**Exercise instructions**
1. In the passage on the Kelly Formula, what does the formula provide an explicit rule for?
2. Translate this sentence from the passage on the Kelly Formula into Spanish: "You should regard “gaining 5,000” and “losing 5,000” as equal-but-opposite faces of the same coin."

**Given passage**
####################

So while the debate on chance vs. skill in investing continues, here are some of my investigations and thoughts on whatever I have read and managed to understand so far. At the core of all this line of enquiry is a desire to figure out a personal method to ensure that I statistically end up putting more money on my winning ideas as compared to my duds. If I get to do that I am pretty sure, I would  be all :)s.

So back to the ruminations on the Kelly Formula: If you are worth 1 crore (say) then it’s clearly stupid to be risk averse for small amounts like INR 5,000 (say). You should regard “gaining 5,000” and “losing 5,000” as equal-but-opposite faces of the same coin. But it’s very rational to be risk averse for 50 lakhs. Whatever I have seen and heard from people with modest wealth around me suggests that people in fact behave in a predictably irrational manner when faced with these little choices of chance that their investment process throws at them. Penny wise and pound foolish…

But what if we step out of the frame a bit and focus on the really long term? Personally, if my health (mental as well as physical) stays with me, I very well have a further three decades of investing ahead of me. However, let’s take a hypothetical case – say you inherit a sum of money at a young age and to invest it for a really long time. [if wishes were true…] You always have a choice between a safe investment (treasuries) and a myriad of risky bets whose probabilities of outcomes is also known to you. [this is possible in a casino, but never on Dalal Street, but please lets go ahead with the logic]. Also, lets visualize that you are breaking up your investment time horizon into finite smaller periods (could be years, months or even weeks or days) at the end of which you take stock (i.e. P&L) and start again with whatever you’ve got at that time (i.e. rebalance your portfolio at periodic rests). The Kelly Formula gives you an explicit rule regarding how to divide your investments to maximize long-term growth rate.

####################

[Visual layout annotation entries]

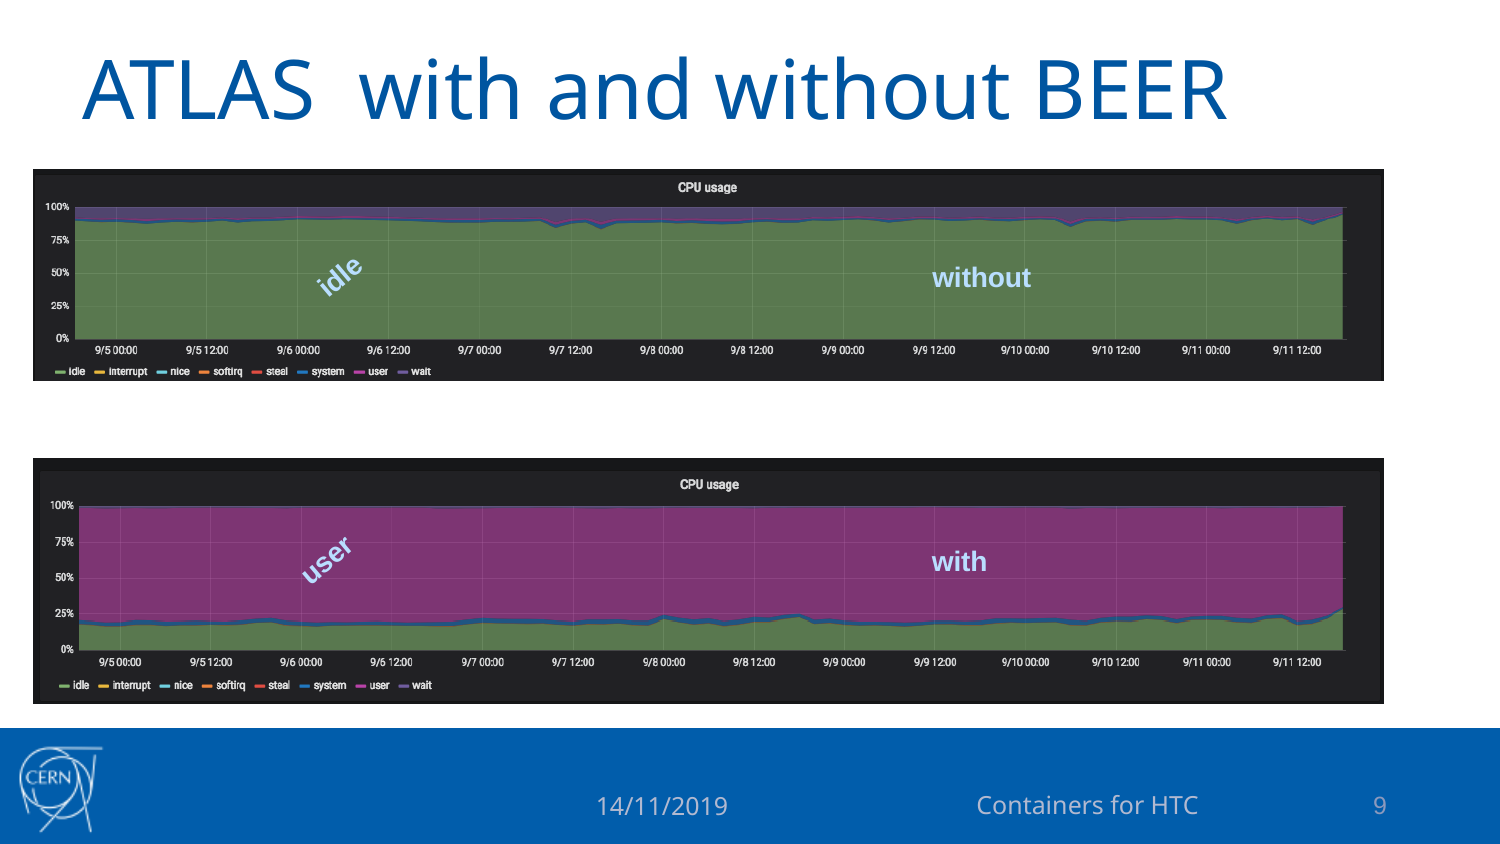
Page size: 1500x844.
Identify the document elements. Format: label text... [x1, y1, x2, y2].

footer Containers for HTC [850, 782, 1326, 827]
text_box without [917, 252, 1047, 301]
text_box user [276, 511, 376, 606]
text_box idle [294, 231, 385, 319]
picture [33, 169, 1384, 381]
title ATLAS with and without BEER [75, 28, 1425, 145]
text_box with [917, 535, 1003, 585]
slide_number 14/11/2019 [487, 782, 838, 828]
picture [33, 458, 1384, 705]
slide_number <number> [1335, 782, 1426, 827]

####################

**Worked answers**
1. How to divide your investments to maximize the long-term growth rate.

2. Deberías considerar «ganar 5.000» y «perder 5.000» como caras iguales pero opuestas de la misma moneda.